Ramón Trecet llegó a decir de Bach que fue el primer bluesman.
Gracias Antoniqui por recordarme al gran Keith Jarret, genial pianista. No te extrañe que ponga algo en mi blog.
Un abrazo.
Gracias por tu comentario. Somos coincidentes en varias cosas, el diseño del blog,el amor por la poesía...mi pasillo que llega a tu salón y el gusto por la música.Un beso.
siempre da gusto escuchar o leer a los que saben más que uno. Así se aprende.
D.M.
Ah, Bach. Ciorán decía que sin Bach, Dios sería un personaje de segunda categoría. Y los escritores que nos lo metieron en el cuerpo, como hizo Fresán con las variaciones Goldberg.

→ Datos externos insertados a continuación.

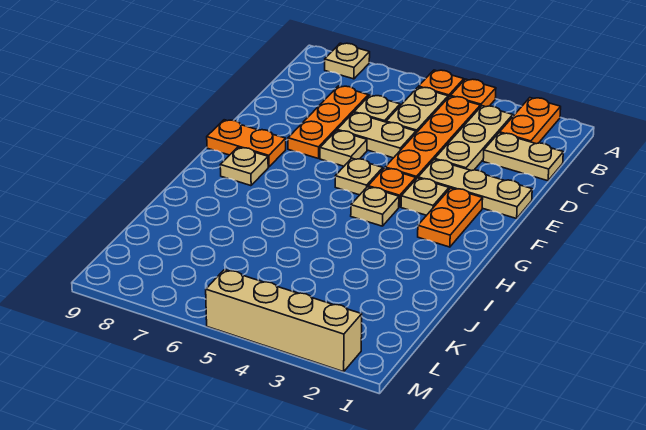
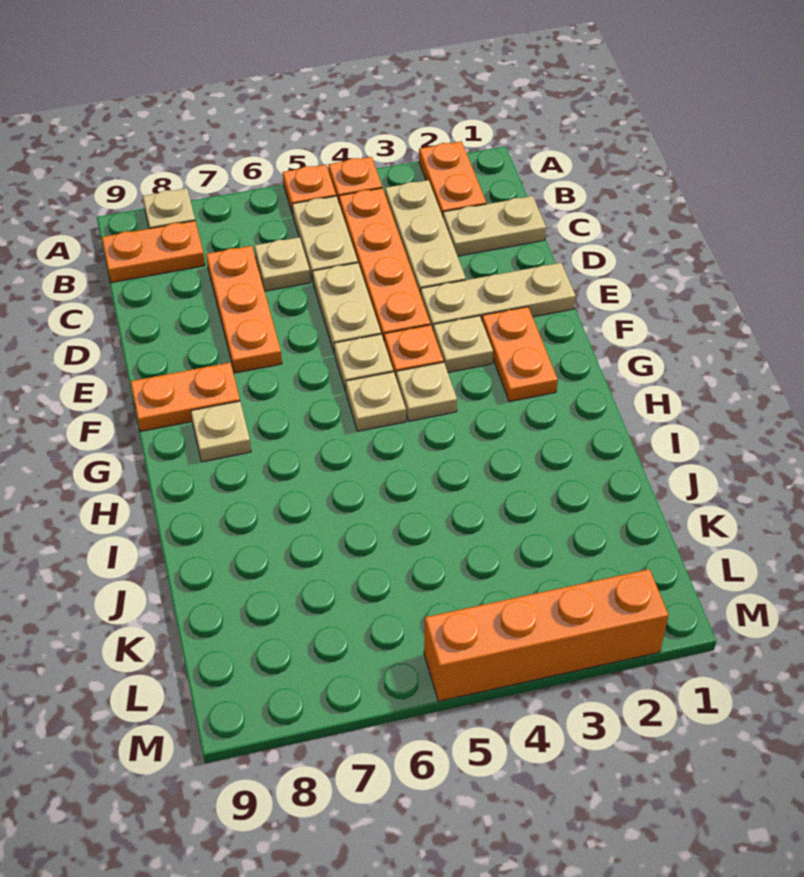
none -> orange 1x2 plate [102,221,205,283]
tan 1x2 plate [337,113,416,158] -> tan 1x2 plate turned to [312,263,381,354]
tan 1x1 plate [320,130,367,166] -> tan 1x1 plate moved to [346,372,406,431]
tan 1x4 brick [206,270,362,372] -> orange 1x4 brick [424,569,669,701]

Recuerdo cuando escuchábamos su Misa en sí menor en el porche de tu casa de la playa. Mientras a nuestro alrededor se derrumbaban muchas cosas. Ese mismo día escribí el primer poema de un nuevo libro de poemas del que te he leído algunas cosas, ese cuyo título tanto te gusta y aún no quiero revelar.
Desde entonces asocio esa misa a tu compañía silenciosa mientras lo escuchábamos; como asocio a Diego con sus Suites para cello porque me las regaló y Hautor queda asociado, claro está, al Erbarme dich, mein gott: por su poema y por la pasión con la que me habló, antes de leer yo el poema, de esa aria, y que me llevó a correr para hacerme con sus Juan y Mateo.
Cuando todo se derrumba, queda Bach.
Bach era uno de los "iluminados", como Vivaldi o Paganini
o, en otro orden de cosas, Newton
Un amigo decía que si el ser humano desapareciera y hubiera que envíar una sóla cosa al espacio en una nave errante él enviaría la Pasión según San Mateo, de Bach.
Yo estoy de acuerdo.
Y..., "bosque de símbolos", apasionante perderse y encontararse ahí.
Bach. Vosotros. Mi vida. Sentidos. Un claro en el bosque... Gracias.
Hablando de Bach, hoy he recibido un regalo muy especial: sus 6 suites de Cello. Ahora me acompañan mientras te escribo.
Esta semana he estado muy cinematográfico, he visto todo lo que tiene posibilidades en los Oscars. Aún así, quiero repetir con "El Lector". Ya lo negociaremos.
Gracias por estar ahí, aunque no hablemos. Siempre eres una tabla de salvación en momentos de vértigo.